Apart from her blunders over these appointments, her other mistake was to announce an inquiry without clearly setting out what it was going to inquire into. The Terms of Reference ought to have come before, rather than after the appointment of the panel. The result has been utter confusion about how the inquiry will operate.
Even now she is going about matters the wrong way round. Before she appoints the next Chair she must be clear about what sort of inquiry this is going to be. Is it going to hear evidence and make findings of fact? Or is it simply going to review documentation from previous inquiries? Most people assume that it is the former. Mrs May seems to believe it is the latter. She needs to make it clear.
So there are two particularly pressing problems that she needs to deal with: the composition of the panel, and its Terms of Reference.
Composition of the panel
It seems very unlikely that Woolf was the first or even second choice to replace Butler-Sloss. Many of the most obvious candidates will have been passed over for a good reason. No Home Secretary in her right mind, for example, would have preferred Woolf to the experienced and greatly respected criminal specialist Lady Justice Hallett who chaired the 7/7 bombings inquest so sensitively. One must assume that she was not available or that she declined the opportunity.

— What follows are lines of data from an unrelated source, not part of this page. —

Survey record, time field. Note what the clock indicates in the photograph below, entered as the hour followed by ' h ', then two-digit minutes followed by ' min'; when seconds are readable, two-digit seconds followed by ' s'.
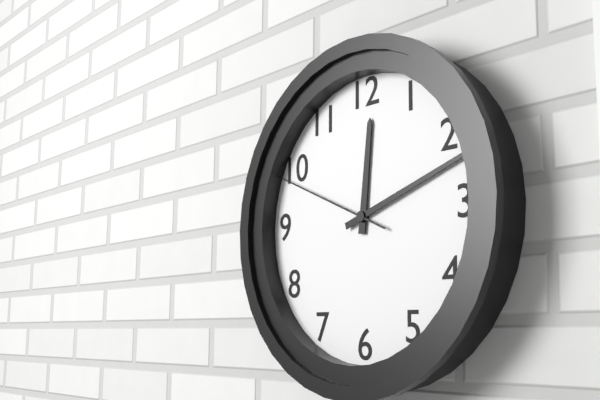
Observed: 12 h 12 min 49 s
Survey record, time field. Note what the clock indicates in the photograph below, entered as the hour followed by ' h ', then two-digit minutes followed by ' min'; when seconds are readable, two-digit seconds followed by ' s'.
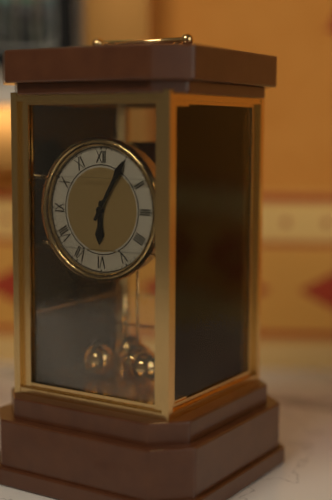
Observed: 6 h 05 min
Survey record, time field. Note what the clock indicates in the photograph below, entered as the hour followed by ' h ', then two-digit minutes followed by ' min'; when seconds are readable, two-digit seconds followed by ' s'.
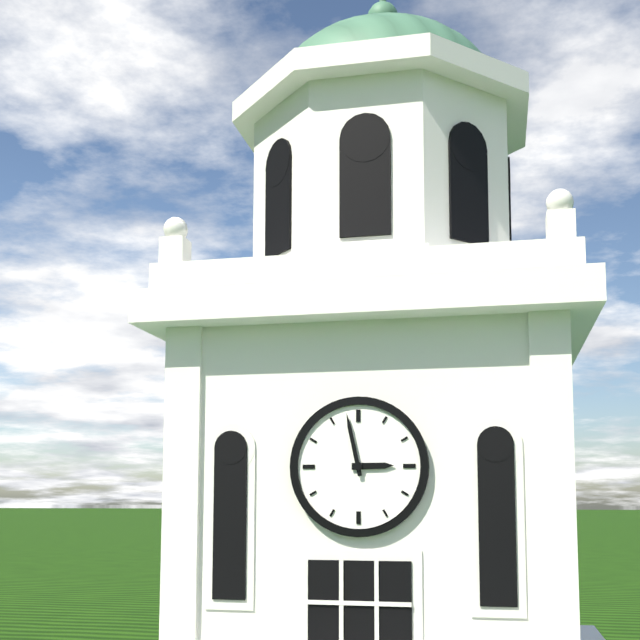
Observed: 2 h 58 min
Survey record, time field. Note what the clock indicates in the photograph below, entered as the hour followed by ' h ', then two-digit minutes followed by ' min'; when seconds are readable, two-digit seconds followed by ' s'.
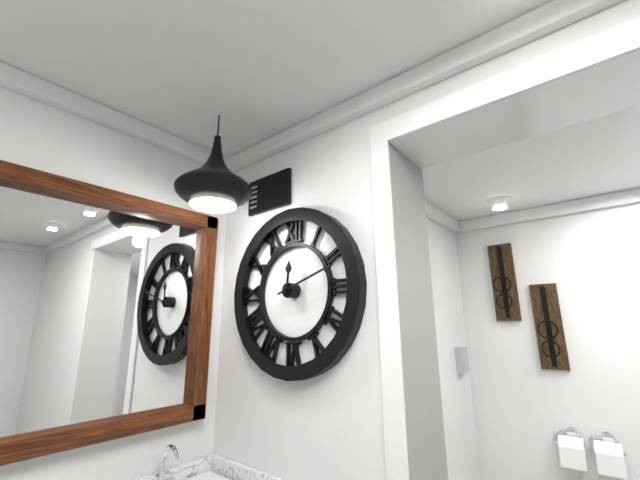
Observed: 12 h 12 min
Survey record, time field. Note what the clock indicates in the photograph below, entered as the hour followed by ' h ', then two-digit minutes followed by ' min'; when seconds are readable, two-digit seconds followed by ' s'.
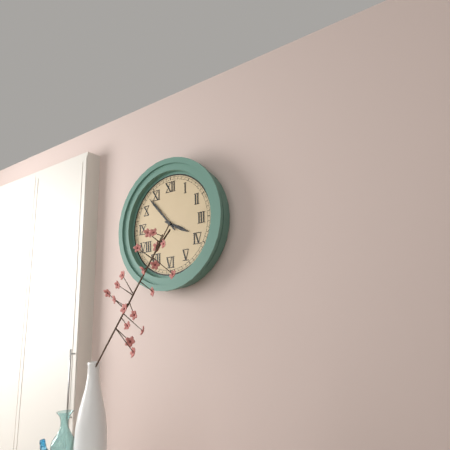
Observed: 3 h 53 min
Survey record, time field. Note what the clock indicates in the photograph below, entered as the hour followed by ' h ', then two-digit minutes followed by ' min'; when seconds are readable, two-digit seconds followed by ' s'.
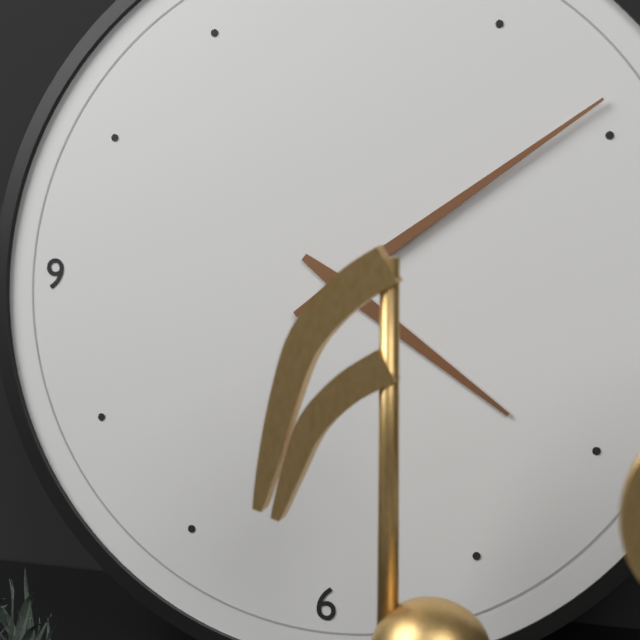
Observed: 4 h 09 min
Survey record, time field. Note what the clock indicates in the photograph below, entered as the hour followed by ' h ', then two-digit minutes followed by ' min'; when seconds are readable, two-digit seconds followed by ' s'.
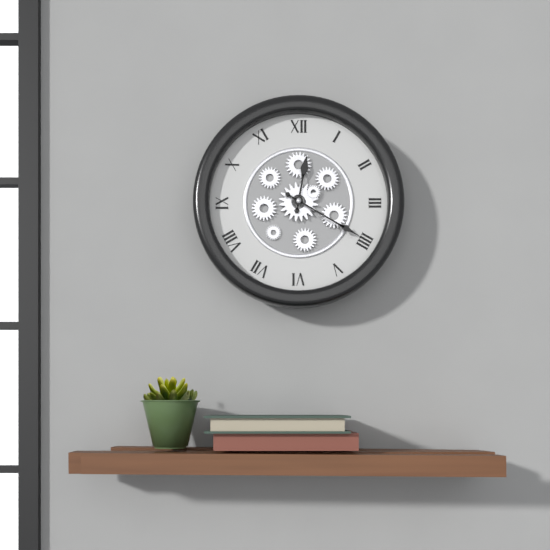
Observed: 12 h 20 min
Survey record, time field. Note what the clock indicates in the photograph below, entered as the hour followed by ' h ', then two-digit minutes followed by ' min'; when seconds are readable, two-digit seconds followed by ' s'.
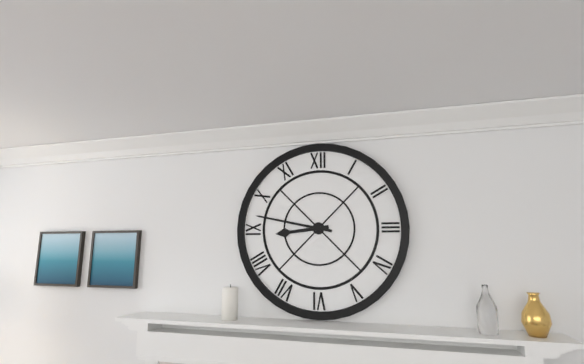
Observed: 8 h 47 min
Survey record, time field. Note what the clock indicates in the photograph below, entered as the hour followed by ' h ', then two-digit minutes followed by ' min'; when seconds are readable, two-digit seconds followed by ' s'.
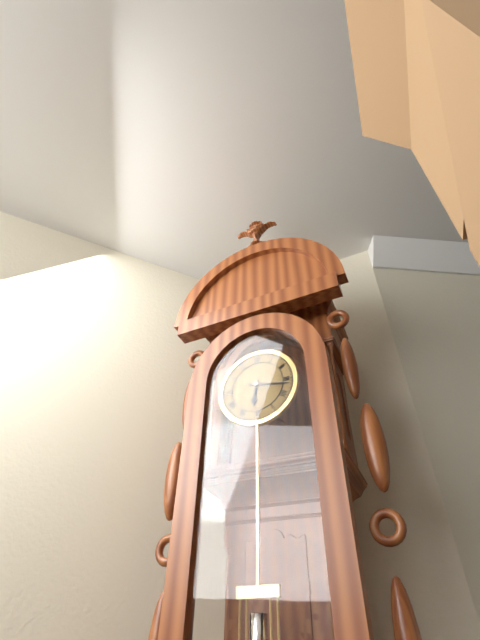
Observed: 6 h 17 min
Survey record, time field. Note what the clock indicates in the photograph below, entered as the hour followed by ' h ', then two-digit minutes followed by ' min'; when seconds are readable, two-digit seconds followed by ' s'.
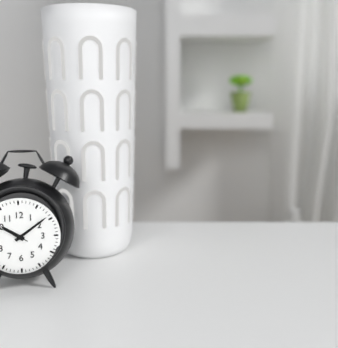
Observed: 10 h 09 min
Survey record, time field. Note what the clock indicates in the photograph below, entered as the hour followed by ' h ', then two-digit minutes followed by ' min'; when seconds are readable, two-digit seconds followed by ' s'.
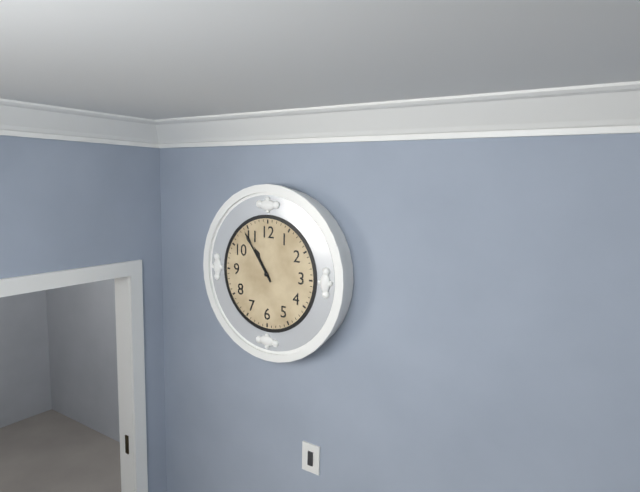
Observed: 10 h 54 min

Anyone who declined the appointment originally will not have changed their minds after events of recent days. Quite apart from the Herculean scale of the task, it would be quite an unusual person who is willing – as a potential Chairman or woman would have to be – to open up their private life for investigation both by the Daily Mail and by Keith Vaz, Parliament’s most oleaginous popinjay.

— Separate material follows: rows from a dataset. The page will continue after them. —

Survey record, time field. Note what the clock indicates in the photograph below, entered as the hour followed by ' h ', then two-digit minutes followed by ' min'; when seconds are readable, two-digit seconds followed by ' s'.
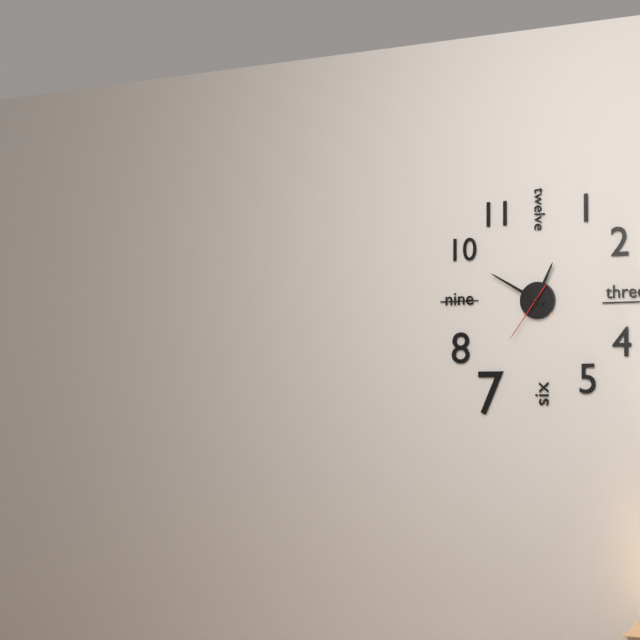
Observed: 12 h 50 min 36 s
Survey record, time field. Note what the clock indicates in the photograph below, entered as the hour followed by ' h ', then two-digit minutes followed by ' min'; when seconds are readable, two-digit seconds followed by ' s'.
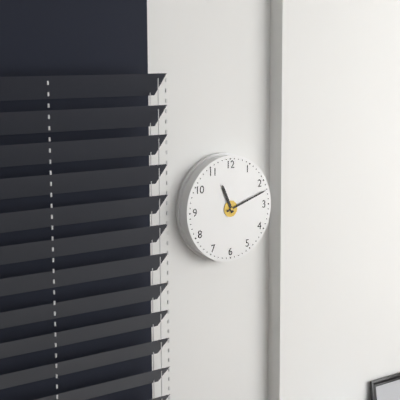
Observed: 11 h 12 min
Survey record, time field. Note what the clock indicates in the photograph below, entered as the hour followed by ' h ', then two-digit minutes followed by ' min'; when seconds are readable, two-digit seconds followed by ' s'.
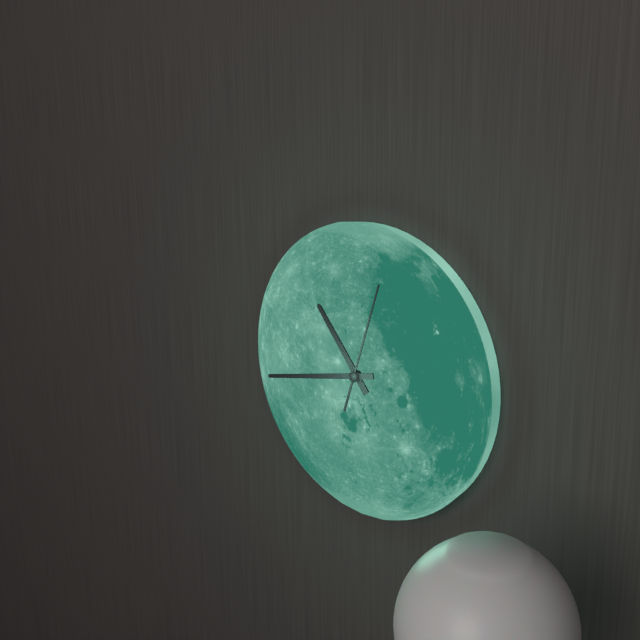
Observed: 10 h 43 min 03 s
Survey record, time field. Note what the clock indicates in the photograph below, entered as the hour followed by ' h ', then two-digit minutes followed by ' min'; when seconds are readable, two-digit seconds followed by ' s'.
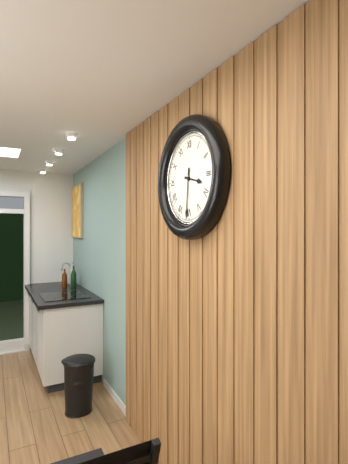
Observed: 3 h 31 min
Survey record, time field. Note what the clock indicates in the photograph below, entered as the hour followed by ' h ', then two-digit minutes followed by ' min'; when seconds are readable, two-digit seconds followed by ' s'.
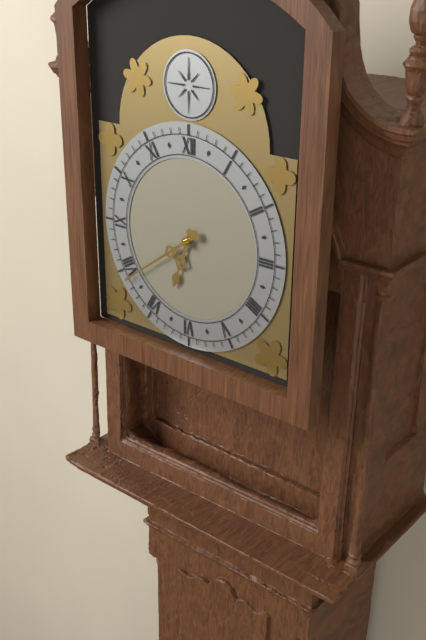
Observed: 6 h 39 min
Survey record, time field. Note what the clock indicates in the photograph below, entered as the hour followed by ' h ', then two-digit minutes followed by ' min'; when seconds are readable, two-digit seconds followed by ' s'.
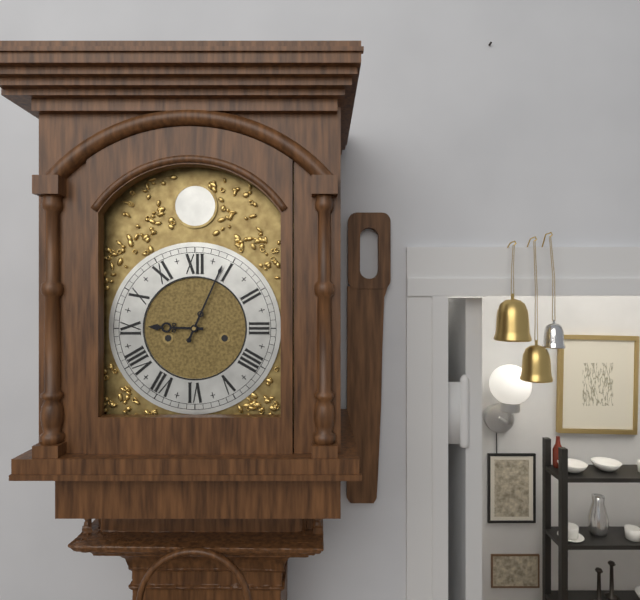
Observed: 9 h 04 min
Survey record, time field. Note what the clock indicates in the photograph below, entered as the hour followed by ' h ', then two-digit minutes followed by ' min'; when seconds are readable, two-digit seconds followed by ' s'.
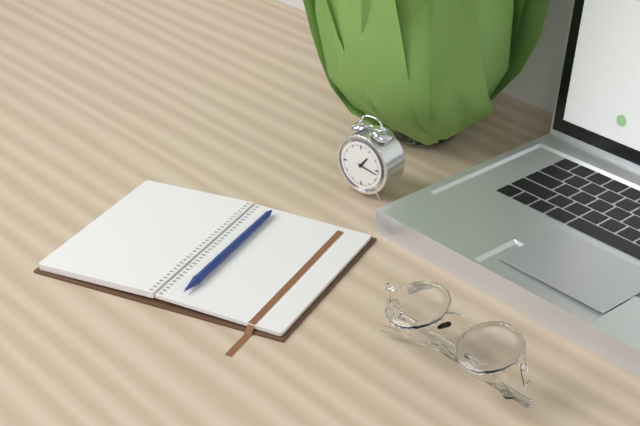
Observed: 1 h 17 min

So a replacement for Woolf is going to be even harder to find. The pool of those who are both prepared to do the job, and up to it, is extremely small. So far the only person prepared to announce his willingness to take it on is the left wing barrister Michael Mansfield QC, who would be an even more astonishing and disastrous choice than Woolf.
But the Chairman is not the only problem. There is at least one other member of the panel, Graham Wilmer MBE who is, through no fault of his own, a wholly inappropriate member of what is meant to be an impartial panel.

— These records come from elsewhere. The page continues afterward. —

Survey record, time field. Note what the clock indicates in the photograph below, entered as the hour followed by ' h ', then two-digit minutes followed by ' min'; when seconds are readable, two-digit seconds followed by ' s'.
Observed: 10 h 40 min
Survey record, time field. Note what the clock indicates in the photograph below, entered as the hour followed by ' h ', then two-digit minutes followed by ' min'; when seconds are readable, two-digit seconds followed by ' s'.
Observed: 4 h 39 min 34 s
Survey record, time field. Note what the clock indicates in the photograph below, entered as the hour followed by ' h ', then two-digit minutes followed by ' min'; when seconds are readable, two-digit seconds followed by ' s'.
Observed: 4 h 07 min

Mr Wilmer was a victim of sexual abuse at his church school and has been a forceful campaigner on behalf of victims of sexual abuse. He has written a number of books on the subject, including one published in October called The Devil’s Advocate – Child abuse and the Men in Black. In a note to the book Mr Wilmer says this:
“I have written this book to help expose the catastrophic shortcomings of the United Kingdom’s government, the Churches, religious institutions and our criminal justice system, as they attempt to deal with the scale and consequences of sexual abuse in our country. The book is far from the full picture, but it should serve to remind those who hold power in our nation that, as a society, we are not dealing well with the enormity of the problem, which remains hidden in plain sight, despite the courage of the many victims who come forward, even though that usually means they face hostility, resentment and denial, rather than the compassion, understanding and acknowledgement they need and deserve. The cost of sexual abuse in our society, in whatever way one measures it, is on a scale that makes it both a national disgrace and a national health epidemic, neither being something that should be tolerated by any government, but tolerated it is.”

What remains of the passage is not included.